Natural Resources Conservation Service

7 CFR Part 650

RIN 0578-AA41
[Docket No. NRCS-IFR-08001]


Regulations for Complying With the National Environmental Policy 
Act

AGENCY: Natural Resources Conservation Service (NRCS), USDA.

ACTION: Affirmation of interim final rule as final rule.

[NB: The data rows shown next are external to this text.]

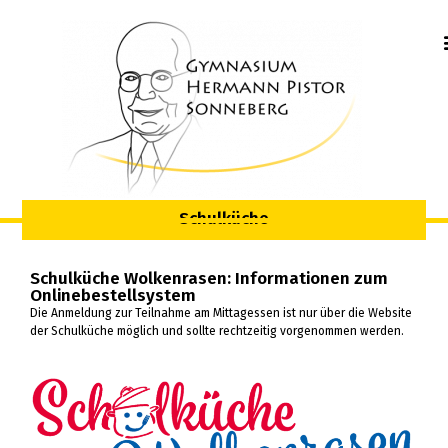
springen
Schulküche
Schulküche Wolkenrasen: Informationen zum
Onlinebestellsystem
Die Anmeldung zur Teilnahme am Mittagessen ist nur über die Website
der Schulküche möglich und sollte rechtzeitig vorgenommen werden.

-----------------------------------------------------------------------

SUMMARY: The Natural Resources Conservation Service (NRCS or Agency) 
published an Interim Final Rule on June 25, 2008, amending its National 
Environmental Policy Act (NEPA) compliance regulations by clarifying 
the appropriate use of a program environmental assessment (EA) and by 
aligning its NEPA public involvement process with that of the Council 
on Environmental Quality's (CEQ) regulations that implement NEPA. Both 
changes would better align the Agency regulations with the CEQ NEPA 
regulations and provide for the efficient and timely environmental 
review of NRCS actions, particularly those actions where Congress has 
directed NRCS action within short time periods of 60-90 days. The 
Council on Environmental Quality, in accordance with their regulations, 
reviewed and approved the proposed changes on June 11, 2008. The 
comment period on the interim final rule closed on July 25, 2008. No 
comments were received on the interim final rule. Accordingly, NRCS is 
issuing this final rule to indicate that no comments were received and 
to announce that the interim rule is final without change.

DATES: Effective September 23, 2008, the interim final rule published 
on June 25, 2008 (73 FR 35883) is confirmed as final.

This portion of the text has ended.